**Problem requirements**.
Search the records for the string "Rocket", and show each line where it appears.

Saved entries
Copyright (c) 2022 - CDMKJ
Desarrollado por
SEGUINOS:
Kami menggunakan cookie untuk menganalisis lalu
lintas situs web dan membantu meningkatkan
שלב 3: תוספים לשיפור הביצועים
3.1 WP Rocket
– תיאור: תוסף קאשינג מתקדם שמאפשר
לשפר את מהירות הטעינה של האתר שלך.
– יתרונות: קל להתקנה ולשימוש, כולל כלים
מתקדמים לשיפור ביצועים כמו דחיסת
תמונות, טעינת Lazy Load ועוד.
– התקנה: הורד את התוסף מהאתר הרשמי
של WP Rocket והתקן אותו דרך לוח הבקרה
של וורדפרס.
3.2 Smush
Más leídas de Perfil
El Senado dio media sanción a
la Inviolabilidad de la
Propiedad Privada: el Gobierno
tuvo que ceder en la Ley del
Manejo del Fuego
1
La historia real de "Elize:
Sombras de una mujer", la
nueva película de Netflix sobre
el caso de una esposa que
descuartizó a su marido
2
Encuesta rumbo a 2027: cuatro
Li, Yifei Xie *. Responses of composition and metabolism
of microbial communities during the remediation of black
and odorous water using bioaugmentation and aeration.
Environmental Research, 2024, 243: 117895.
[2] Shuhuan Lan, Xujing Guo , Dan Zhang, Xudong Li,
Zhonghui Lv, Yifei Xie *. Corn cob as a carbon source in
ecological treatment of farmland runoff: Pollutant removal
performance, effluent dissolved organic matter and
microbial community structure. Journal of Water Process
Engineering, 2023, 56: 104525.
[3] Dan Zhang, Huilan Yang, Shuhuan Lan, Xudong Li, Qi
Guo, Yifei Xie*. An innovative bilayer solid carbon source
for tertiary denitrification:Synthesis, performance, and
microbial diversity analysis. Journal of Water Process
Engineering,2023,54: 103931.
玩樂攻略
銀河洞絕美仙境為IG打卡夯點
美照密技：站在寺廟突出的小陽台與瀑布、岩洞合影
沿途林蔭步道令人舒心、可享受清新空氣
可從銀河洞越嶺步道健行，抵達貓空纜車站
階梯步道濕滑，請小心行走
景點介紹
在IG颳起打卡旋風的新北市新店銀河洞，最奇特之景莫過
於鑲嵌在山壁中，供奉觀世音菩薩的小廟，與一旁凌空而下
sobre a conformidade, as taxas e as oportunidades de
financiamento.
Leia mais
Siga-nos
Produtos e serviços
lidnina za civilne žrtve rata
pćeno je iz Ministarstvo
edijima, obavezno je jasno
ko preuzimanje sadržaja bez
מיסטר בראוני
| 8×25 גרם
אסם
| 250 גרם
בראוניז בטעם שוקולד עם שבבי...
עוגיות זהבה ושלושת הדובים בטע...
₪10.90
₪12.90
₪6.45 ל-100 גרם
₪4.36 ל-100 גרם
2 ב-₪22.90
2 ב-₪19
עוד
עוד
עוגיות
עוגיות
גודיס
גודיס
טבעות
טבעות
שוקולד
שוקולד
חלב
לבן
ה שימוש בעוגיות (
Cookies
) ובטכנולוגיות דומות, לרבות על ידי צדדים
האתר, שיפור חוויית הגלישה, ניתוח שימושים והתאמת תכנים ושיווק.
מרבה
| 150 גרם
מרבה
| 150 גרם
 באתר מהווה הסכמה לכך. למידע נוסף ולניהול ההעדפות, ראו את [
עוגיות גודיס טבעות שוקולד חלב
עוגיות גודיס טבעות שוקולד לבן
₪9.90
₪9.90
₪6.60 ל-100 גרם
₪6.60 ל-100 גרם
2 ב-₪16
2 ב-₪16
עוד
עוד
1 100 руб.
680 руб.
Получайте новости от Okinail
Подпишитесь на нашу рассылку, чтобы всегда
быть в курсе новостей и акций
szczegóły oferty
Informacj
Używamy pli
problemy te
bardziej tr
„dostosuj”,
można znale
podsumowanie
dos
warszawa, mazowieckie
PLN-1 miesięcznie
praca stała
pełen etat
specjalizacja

**Response below**.
3.1 WP Rocket
של WP Rocket והתקן אותו דרך לוח הבקרה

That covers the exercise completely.